• _SOURCE_
Yes, by program I meant "Application." By application I include all of the
untrusted code we receive from the webpage, including JS, WASM, shaders. So
"values produced" includes data that the application puts into GPU memory
via buffers, uniforms, textures, etc.

I think you also want to define what functions are allowed to do:
>
>    - *Can I read the executable code?*
>    - *Can I direct-call a function with mismatched argument count /
>    return count?*
>    -
> *Can I indirect-call a function with mismatched argument count / return
>    count? *
>    - *Can I imbalance the data stack (pop more than I've pushed)?*
>    - *Can I call arbitrary addresses, or overwrite a return address?*
>    - *Is recursion allowed, and is it bounded?*
>
> Good questions, bolding these to add them into the shortlist(s) of
questions at the end of this discussion.


> IIUC most GPU programs have perfect call information when compiled, so I
> could theoretically inline everything? If our languages enforces this then
> we're significantly simplifying the problem.
>

AFAIK inlinability is not one of the constraints that we've been
considering.

You also want to specify how calls into and out of WebGPU work. WebAssembly
> calls this interaction with the "embedder". For example, in a JavaScript
> embedding you can't use i64 in your interface. There currently aren't any
> races possible, but I think WebGPU has to put extra thought into this to
> avoid ToCToU headaches while minimizing copying.
>

This is a good topic to

* This must be implementable in a performant way on all current, existing
>> target platforms. (Platform-specific optimizations like robustness
>> guarantees or page table controls optional.)
>>
>>
> What are "all" platforms? WebAssembly limits itself to a set of portable
> targets <https://github.com/WebAssembly/design/blob/master/Portability.md>.
> Others can implement WebAssembly but will suffer a mild performance loss.
>

"all (...) target platforms" is an intentionally ambiguous phrasing. Our
set of target platforms is not yet known. But I think it can be assumed to
include "most" D3D12, Metal, and Vulkan platforms.

I think the lower bound needs to include the constraints for writing as
>> well, not just reading. I'd hope there is consensus on this, though I was
>> not on the call.
>>
>
> Yes, writing as well :)
>

Yes, I certainly think there is consensus here.


> Also, these constraints must hold for the combination of the shader
>> language and the API itself. Races between the CPU and the GPU must not
>> allow memory safety constraints to be violated.
>>
>
Yes. These security constraints apply to the entire API usage, both inside
and outside shaders.

Beyond that, I'd like to figure out how to break down the discussion before
>> moving forward. Example questions (but I don't want to discuss these
>> questions YET):
>>
>>
>> I am so tempted to answer these questions, but refraining for now.
>>
>
Thanks. I would love to discuss these after we have made sure we're talking
about the right issues.

• _EXTRACTED RECORDS_
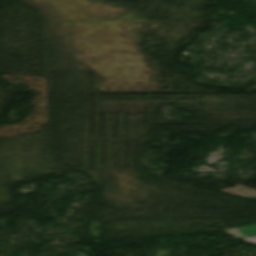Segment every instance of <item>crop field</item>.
<instances>
[{
  "instance_id": "obj_1",
  "label": "crop field",
  "mask_w": 256,
  "mask_h": 256,
  "mask_svg": "<svg viewBox=\"0 0 256 256\" xmlns=\"http://www.w3.org/2000/svg\"><path fill=\"white\" fill-rule=\"evenodd\" d=\"M226 234L235 236V237H239V238L256 235V225L229 229V230H227Z\"/></svg>"
},
{
  "instance_id": "obj_2",
  "label": "crop field",
  "mask_w": 256,
  "mask_h": 256,
  "mask_svg": "<svg viewBox=\"0 0 256 256\" xmlns=\"http://www.w3.org/2000/svg\"><path fill=\"white\" fill-rule=\"evenodd\" d=\"M244 240H247L249 242H252V243H256V236L254 237H248V238H243Z\"/></svg>"
}]
</instances>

• _TASK INSTRUCTIONS_
Continue the WebGPU security discussion after its last reply.

• _EXERCISE ANSWER_
>
>>
>> ** Do we want fully general pointer behavior, the SPIR-V restricted
>> pointer behavior mentioned today, logical addressing only, or something
>> else? What high-level language features, algorithms, and techniques might
>> require more flexibility?* Is it possible to provide any kind of "fault"
>> behavior? - e.g., termination of execution in such a way that IF outside
>> data is accessed by the Device, the Device is terminated before that data
>> can become visible to the Application. If it's possible, is it useful?* Can
>> our security model be "optional" for an insecure-mode, "native" (C/C++)
>> version of the API? (Useful for native platform portability as well as apps
>> with both native and web versions.)*
>>
> WebAssembly just says that such implementations are non-conforming. You
> can still do it, we don't have a trademark enforcing conformance. Keeps the
> spec simple.
>

A *non-specced insecure mode* sounds practical to me. A good note to add to
this list item.

What other questions can we add to this list?
>>
>>
> More questions:
>
> *Fault ordering. We discussed whether fault behavior should be guaranteed
> to happen in program order or not. Fil gave the example of WebAssembly
> where that's the case, but with multiple warps going I'm not sure it's
> reasonably feasible. I don't want us to explore feasibility now, just
> adding that question to the list, let's figure it out later.*
>
> *Nondeterminism. Another question is whether you want full determinism on
> corner cases or not. WebAssembly clamps it down substantially
> <https://github.com/WebAssembly/design/blob/master/Nondeterminism.md>. You
> might even choose to leave it implementation-defined what happens on an out
> of bounds memory access: an implementation could be allowed to terminate or
> wrap around. I'm not advocating either way, just adding more to the design
> space. You'll definitely want to figure out how to resolve races in the
> face of threads and SIMD (not mandate a single outcome, but have some
> memory model).*
>

Great points.